» Assignment: Nothing but a number is wanted: the count of lines in the records below that include "Social".
------ Entries supplied ------
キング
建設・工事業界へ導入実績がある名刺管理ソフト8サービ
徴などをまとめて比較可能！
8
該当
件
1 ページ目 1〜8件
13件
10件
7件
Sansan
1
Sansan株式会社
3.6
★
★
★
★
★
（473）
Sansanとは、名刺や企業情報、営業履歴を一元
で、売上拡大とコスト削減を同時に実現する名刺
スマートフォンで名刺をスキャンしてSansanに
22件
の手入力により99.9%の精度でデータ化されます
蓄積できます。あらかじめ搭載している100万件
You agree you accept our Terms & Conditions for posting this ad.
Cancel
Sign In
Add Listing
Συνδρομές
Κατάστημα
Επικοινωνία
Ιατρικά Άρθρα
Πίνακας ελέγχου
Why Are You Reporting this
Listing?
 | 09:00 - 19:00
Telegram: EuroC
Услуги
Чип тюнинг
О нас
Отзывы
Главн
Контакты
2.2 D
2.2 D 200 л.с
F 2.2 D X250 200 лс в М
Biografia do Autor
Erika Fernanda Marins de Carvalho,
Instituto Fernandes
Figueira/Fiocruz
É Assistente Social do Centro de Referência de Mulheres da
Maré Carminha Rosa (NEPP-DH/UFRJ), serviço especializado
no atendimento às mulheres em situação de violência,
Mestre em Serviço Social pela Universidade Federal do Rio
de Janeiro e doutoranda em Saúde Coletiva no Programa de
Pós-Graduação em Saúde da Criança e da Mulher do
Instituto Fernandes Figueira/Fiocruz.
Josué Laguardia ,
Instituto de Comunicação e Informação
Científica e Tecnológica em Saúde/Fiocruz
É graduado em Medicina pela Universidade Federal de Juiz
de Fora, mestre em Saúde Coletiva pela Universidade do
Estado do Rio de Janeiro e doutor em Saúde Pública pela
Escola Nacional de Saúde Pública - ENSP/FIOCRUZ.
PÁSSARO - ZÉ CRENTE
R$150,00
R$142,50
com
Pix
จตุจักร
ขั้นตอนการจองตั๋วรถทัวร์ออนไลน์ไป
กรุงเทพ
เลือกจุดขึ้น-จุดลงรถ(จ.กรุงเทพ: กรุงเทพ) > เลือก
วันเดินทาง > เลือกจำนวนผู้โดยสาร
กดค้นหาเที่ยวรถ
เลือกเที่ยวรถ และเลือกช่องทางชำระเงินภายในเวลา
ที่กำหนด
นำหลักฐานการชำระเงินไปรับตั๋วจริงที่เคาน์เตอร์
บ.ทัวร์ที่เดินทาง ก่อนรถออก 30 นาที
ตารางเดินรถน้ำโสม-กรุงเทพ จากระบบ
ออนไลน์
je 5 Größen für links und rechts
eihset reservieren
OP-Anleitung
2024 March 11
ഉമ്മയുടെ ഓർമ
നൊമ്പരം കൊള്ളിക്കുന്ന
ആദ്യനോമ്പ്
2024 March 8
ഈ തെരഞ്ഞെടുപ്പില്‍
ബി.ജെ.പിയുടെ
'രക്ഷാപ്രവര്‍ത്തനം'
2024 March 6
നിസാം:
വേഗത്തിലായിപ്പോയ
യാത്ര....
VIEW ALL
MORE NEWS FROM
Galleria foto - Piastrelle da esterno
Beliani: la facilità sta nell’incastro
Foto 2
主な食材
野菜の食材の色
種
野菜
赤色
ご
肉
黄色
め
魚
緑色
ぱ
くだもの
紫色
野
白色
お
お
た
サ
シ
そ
------
» Response: 2